Tidak bisa dipungkiri, ‘pseudo-feodalisme’ sebagai ‘nalar pikir’ masih begitu mengental bercampur antara batas mencintai dan menhayatinya sebagai ‘tradisi’ yang perlu dipertahankan atau melihatnya sebagai tradisi yang mampu mentransformasi ke dalam ‘modal kapital’ yang lumayan menguntungkan. Tentu tesis ini tidak semua bisa menerimanya sebagai satu kenyataan yang real saat ini berjalan. Sekian waktu dalam transisi perubahan yang berjalan, ‘Yogyakarta’ dalam tubuhnya tidak urung mengalami berbagai gugatan dan terjangan-terjangan perubahan yang harus dihadapi. Dari gugatan ‘keistimewaan’ sampai problem-problem lainnya yang main meluas seperti problem tata ruang kota yang selalu menimbukan masalah. Cerita tentang penggusuran atas nama ketertiban dan keindahan tata ruang kota tetap masih nyaring kita dengar lima tahun ini.

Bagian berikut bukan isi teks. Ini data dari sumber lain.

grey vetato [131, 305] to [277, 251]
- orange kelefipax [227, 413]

Di sisi yang lain, ‘modernisasi’ memberi keniscayaan dorongan “desakralisasi” yang cukup berdampak luas bagi Yogyakarta. Polemik “keistimewaan’ bisa jadi hanyalah satu contoh dari gambaran-gambaran kondisi objektif sebenarnya. Ada keberanian baru untuk melihat dan membaca Yogyakarta dalam nalar yang lebih kritis sebagai bangunan tubuh yang lebih dinamis, historis dan dialektik. Melihat entitas kota sekedar dalam ‘romantisme’ ingatan nilai masa lalu seringkali hanya menjebak kita pada nalar loyalitas pikiran yang sempit.

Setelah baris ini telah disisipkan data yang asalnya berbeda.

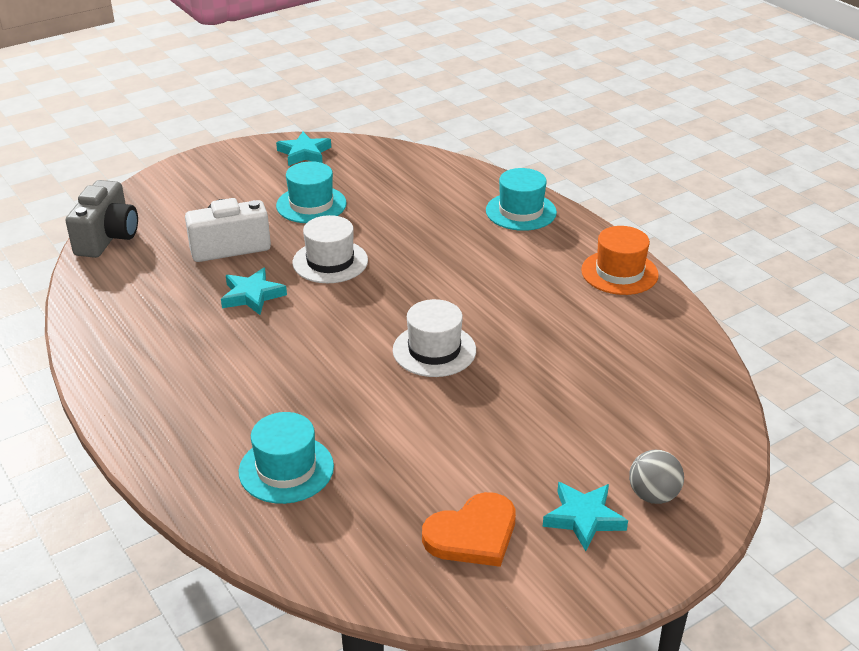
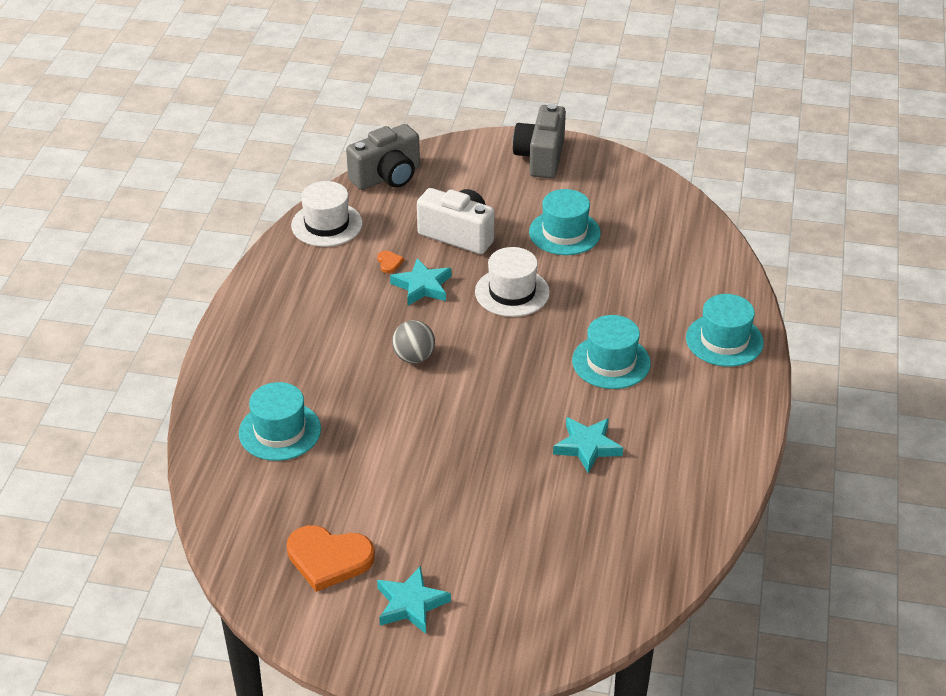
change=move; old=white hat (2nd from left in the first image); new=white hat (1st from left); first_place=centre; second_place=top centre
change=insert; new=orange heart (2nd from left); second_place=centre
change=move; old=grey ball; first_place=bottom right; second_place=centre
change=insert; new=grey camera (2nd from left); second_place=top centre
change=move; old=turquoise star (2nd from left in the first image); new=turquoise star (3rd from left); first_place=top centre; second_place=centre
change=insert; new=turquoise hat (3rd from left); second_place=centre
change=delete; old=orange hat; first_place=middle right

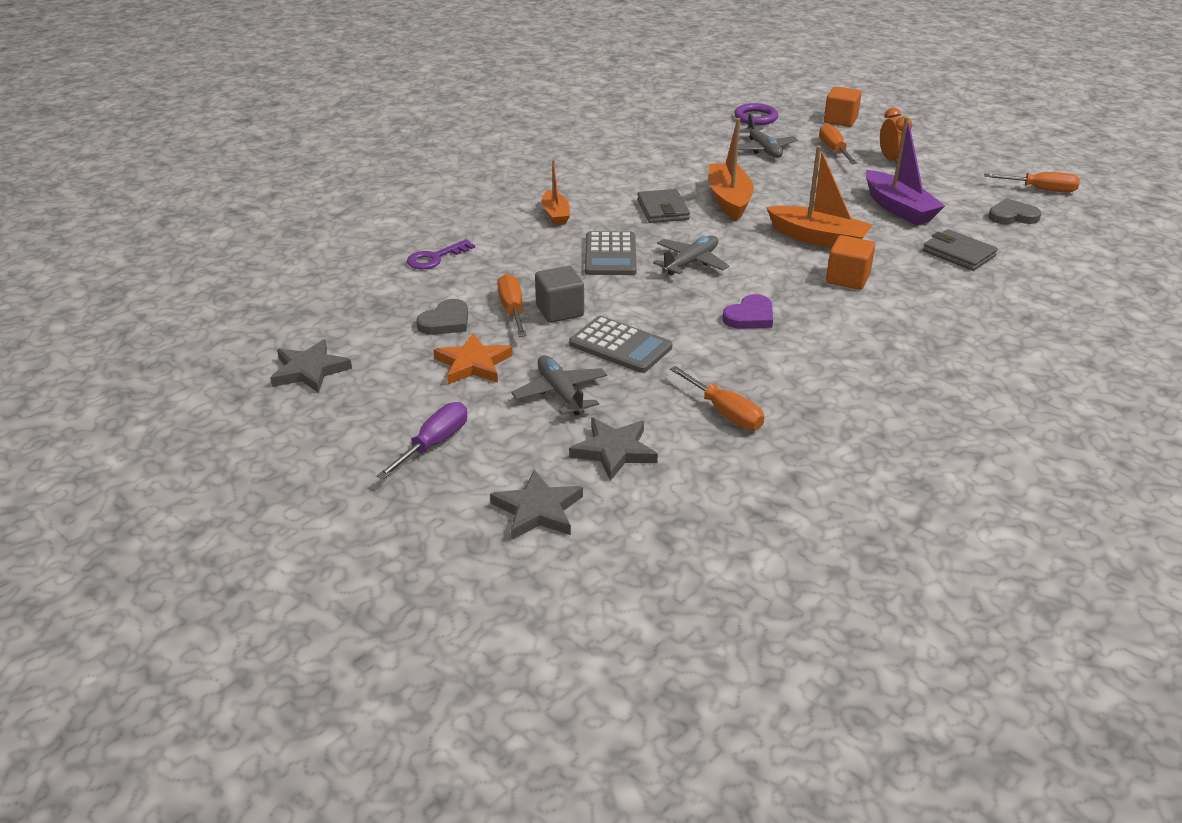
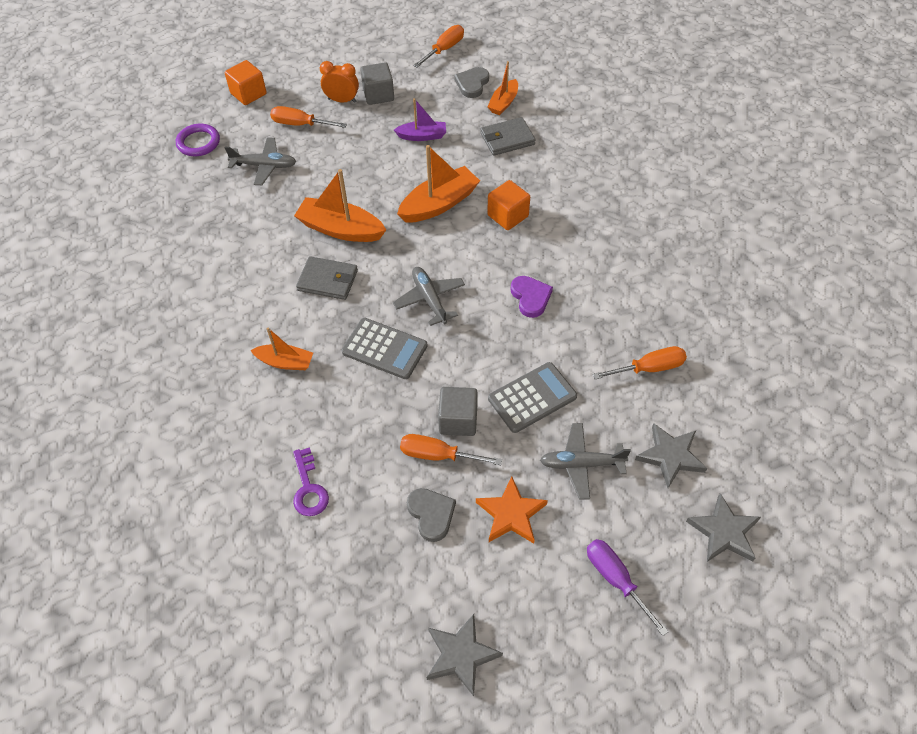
change=insert; new=grey cube (1st from left); second_place=top centre
change=resize; old=purple boat; first_place=top right; second_place=top centre; factor=0.61
change=insert; new=orange boat (4th from left); second_place=top centre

Tidak ada lagi masa depan bagi ‘keistimewaan’. Demikianlah sekian pemerhati dan pengamat kota merasakan gerak sejarah yang berjalan di mana ‘nalar modal’ dengan sekian alat angkutnya telah membawa ‘pola pikir’ dan ‘wujud kebudayaan’ baru yang lebih menjanjikan dari sekedar ‘nalar keistimewaan’. Ketegangan kebudayaan akan cenderung dimenangkan oleh mereka yang mampu membangun medan kekuasaan kebudayaan yang lebih bisa diterima. Lepas dari pandangan apakah ini benar atau tidak ditinjau dari prinsip-prinsip epistemologi tertentu, keseragaman kebudayaan pasar telah menggantikan “partikularitas keistimewaan”. Yogyakarta sebagai ‘tubuh kota’ tidak lagi bisa dibedakan lagi dengan kota-kota lainnya di Indonesia. Nafas dan warnanya semakin ‘seragam’. Pada beberapa aspek, kota tetap saja hanya menjadi sentralitas pertemuan dan transaksi ‘nalar modal’ dan ‘nalar kekuasaan’. Kota sebagai pusat pencerminan dan pertemuan apresiasi nilai-nilai kebudayaan kian lama akan menghilang dan telah bergeser sekedar menjadi ruang transaksi ekonomis semata. Ruang kebudayaan telah digantikan dengan ‘keriuhan’ dan ‘hiruk pikuk’ kebudayaan pasar. Keseragaman nalar pasar sekaligus akan mendorong keseragaman pola pikir dan kebudayaan yang dimiliki masyarakat.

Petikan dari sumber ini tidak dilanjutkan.